Kampf um Arbeitskräfte dürfte sich verschärfen
Und das in einer Zeit, in der die Konsumausgaben ohnehin sinken. Laut John Scheller sei bereits Kaufzurückhaltung bei den Kunden spürbar, der Konsumklimaindex sei allein im
Oktober um 46 Punkte zurückgegangen. "Der Rückzug des Lidl am Postplatz sowie die Schließung
der Bio Company sind hier nur die ersten Vorboten", schätzt Scheller ein. Es sei zumindest fraglich, ob das Globus-Konzept aus den 90er-Jahren überhaupt noch zeitgemäß sei.
Mindestens 350 Mitarbeiter wird Globus im neuen Markt nach eigenen Angaben benötigen. Das verschärfe den Konkurrenzkampf um gutes Personal weiter, so die Kritiker. Der Konsum beschäftigt in seinen Wohngebietsstandorten rund 800 Mitarbeiter. "Es ist klar, dass diese Ansiedlung unsere ohnehin angespannte Personalsituation weiter zuspitzen wird und die Nahversorgungssituation konkret bedroht", sagt Konsum-Vorstand Sören Goldemann.
Verkehrsprobleme für die Friedrichstadt befürchtet
Einer, der sowohl in der Friedrichstadt wohnt als dort auch zwei Rewe-Märkte betreibt, ist Stefan Lamke. Auch er gehört zu den Globus-Kritikern. "Die Friedrichstadt ist der lauteste Stadtteil in Dresden und jetzt sollen noch zusätzlich Tausende Fahrzeuge durch die Ansiedlung dazukommen. Unser Viertel braucht diesen Markt zur Nahversorgung nicht."
Lamke sei es mit dem eigenen Markt wichtig gewesen, sich aktiv in den Stadtteil zu integrieren. "Wir sehen uns nicht nur als Einzelhändler, wollen nicht anonym bleiben, sondern bringen uns mit unserem Team aktiv in das Leben in der Friedrichstadt ein." Nicht nachvollziehbar sei für ihn, weshalb die Stadträte genau diesen Markt am Alten Leipziger Bahnhof - auch wegen der Verkehrsbelastung - abgelehnt haben, er in der Friedrichstadt aber nun gewollt sei. "Ist die Friedrichstadt weniger Wert als die Neustadt?"

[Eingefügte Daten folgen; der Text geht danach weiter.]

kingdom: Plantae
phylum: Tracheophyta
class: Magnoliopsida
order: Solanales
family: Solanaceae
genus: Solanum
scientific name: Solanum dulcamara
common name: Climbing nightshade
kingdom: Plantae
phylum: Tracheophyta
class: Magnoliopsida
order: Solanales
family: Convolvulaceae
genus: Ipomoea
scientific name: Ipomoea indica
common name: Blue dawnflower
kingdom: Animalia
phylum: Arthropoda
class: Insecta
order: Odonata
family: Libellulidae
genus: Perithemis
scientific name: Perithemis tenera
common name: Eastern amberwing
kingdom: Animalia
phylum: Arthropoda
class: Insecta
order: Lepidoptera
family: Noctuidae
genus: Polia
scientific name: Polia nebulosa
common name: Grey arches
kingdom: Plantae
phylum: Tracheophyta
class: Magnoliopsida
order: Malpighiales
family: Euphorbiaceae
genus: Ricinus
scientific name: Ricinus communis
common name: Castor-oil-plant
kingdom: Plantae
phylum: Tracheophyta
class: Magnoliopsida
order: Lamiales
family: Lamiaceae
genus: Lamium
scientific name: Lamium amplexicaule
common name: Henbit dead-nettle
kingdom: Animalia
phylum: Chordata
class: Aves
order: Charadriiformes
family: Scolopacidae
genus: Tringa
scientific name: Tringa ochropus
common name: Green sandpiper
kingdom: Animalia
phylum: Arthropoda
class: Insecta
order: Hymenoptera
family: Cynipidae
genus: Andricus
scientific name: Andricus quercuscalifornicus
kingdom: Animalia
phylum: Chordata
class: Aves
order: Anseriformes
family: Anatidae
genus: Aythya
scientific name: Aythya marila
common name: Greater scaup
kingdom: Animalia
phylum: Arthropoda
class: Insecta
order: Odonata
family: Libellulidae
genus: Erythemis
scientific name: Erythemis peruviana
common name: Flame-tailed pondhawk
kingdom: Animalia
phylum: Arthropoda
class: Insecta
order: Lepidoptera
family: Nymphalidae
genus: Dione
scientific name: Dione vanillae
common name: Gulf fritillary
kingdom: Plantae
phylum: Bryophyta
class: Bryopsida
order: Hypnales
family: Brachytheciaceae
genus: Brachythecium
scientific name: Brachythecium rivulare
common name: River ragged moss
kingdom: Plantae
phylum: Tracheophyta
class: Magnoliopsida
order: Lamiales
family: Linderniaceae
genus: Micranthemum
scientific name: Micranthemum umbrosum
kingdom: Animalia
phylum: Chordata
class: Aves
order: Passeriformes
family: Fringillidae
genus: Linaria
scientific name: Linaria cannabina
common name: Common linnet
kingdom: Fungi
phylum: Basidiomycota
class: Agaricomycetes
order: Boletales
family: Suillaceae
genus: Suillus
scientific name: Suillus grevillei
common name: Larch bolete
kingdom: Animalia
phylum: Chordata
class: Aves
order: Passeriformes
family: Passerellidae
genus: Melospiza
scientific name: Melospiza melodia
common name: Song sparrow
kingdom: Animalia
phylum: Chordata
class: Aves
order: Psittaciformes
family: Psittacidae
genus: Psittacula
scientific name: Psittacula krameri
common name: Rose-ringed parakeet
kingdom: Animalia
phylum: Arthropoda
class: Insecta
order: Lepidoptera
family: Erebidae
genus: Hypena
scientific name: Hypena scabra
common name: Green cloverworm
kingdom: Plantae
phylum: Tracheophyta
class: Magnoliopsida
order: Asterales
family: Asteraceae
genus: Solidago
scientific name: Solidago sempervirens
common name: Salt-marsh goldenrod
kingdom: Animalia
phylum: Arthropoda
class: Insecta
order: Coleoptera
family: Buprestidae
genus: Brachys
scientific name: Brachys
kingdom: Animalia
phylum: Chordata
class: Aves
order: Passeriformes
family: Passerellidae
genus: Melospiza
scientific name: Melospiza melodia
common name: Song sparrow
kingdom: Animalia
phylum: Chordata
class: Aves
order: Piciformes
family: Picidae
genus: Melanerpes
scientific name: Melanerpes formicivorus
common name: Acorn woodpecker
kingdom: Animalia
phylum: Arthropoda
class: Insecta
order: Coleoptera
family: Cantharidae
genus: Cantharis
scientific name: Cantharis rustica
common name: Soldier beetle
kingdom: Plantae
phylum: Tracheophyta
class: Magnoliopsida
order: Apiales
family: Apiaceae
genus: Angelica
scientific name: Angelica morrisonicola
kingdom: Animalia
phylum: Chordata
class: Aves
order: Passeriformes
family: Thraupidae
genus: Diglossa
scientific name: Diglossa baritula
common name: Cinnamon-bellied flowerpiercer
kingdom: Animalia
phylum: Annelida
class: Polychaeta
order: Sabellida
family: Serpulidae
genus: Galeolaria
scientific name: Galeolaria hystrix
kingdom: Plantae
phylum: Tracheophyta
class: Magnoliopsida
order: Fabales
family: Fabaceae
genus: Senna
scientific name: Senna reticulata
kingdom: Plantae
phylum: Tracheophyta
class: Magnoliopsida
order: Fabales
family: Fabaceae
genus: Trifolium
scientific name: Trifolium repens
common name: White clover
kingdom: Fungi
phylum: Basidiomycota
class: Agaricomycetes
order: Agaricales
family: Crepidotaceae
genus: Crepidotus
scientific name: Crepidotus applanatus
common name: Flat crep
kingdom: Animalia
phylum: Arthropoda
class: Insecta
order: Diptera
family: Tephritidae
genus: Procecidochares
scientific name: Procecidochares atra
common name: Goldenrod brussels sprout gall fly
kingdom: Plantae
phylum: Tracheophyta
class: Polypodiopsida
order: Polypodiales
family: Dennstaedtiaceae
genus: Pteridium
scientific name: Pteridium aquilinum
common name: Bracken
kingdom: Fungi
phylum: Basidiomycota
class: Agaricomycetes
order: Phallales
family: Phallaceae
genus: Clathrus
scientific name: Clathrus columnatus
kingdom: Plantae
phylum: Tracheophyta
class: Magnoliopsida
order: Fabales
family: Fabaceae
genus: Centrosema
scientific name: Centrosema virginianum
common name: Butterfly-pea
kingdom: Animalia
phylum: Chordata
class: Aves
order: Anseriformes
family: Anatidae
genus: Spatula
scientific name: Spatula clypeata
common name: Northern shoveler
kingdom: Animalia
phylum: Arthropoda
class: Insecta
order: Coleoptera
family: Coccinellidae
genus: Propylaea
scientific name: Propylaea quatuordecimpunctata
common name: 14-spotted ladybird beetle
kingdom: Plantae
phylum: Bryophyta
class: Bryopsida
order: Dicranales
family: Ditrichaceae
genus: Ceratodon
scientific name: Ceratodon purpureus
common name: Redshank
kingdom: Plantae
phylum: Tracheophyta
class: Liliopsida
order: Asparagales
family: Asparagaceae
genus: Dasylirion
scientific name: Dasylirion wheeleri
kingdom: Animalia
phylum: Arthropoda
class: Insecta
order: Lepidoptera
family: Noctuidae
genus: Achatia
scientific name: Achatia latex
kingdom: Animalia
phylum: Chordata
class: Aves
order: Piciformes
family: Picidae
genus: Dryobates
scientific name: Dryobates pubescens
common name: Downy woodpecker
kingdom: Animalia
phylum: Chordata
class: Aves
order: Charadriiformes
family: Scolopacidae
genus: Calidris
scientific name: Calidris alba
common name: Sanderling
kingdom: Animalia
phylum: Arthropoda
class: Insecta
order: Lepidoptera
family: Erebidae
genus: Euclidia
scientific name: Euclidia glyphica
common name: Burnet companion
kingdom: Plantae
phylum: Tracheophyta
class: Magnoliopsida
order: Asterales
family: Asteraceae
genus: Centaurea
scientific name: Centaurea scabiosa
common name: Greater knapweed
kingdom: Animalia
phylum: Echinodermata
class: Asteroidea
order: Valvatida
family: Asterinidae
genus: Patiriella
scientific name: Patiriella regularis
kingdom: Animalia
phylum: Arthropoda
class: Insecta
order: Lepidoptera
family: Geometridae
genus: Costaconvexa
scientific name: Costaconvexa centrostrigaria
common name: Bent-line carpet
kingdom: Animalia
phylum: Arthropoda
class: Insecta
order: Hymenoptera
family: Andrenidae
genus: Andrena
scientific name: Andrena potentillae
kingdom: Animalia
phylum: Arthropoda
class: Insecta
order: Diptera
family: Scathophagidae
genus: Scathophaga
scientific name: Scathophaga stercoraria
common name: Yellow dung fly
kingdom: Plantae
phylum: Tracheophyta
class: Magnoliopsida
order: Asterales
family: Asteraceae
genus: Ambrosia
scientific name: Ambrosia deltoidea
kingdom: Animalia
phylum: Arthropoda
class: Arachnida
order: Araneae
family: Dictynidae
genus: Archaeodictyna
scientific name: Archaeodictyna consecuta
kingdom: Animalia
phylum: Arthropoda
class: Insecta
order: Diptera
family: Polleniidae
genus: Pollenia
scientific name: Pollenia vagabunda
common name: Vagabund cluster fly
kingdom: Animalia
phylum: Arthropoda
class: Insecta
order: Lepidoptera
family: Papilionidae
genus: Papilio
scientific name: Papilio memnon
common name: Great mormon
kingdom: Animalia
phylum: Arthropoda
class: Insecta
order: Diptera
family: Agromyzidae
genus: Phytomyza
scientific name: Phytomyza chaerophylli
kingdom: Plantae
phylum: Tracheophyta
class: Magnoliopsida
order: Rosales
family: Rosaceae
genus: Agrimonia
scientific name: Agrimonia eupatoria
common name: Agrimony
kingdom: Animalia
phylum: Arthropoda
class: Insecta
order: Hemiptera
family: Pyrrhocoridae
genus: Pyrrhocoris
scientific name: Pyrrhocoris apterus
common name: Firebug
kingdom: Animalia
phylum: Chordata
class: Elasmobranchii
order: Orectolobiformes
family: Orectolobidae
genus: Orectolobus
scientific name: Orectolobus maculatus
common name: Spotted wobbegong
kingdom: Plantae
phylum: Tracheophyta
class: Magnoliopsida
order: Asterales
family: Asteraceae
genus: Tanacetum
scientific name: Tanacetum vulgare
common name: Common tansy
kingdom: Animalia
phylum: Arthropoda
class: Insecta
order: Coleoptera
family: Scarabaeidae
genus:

Globus wollte zunächst am Alten Leipziger Bahnhof bauen, doch dort soll nach dem Willen der Mehrheit des Stadtrates ein Quartier mit Wohnungen und Flächen für Kreative entstehen. Die Stadt hat lange nach einem Alternativgrundstück gesucht und das Areal in der Friedrichstadt gefunden, das aber Gewerbegebiet ist. Im September hat der Bauausschuss der Aufstellung eines Bebauungsplanes zugestimmt und damit den Startschuss für vertiefte Planungen gegeben.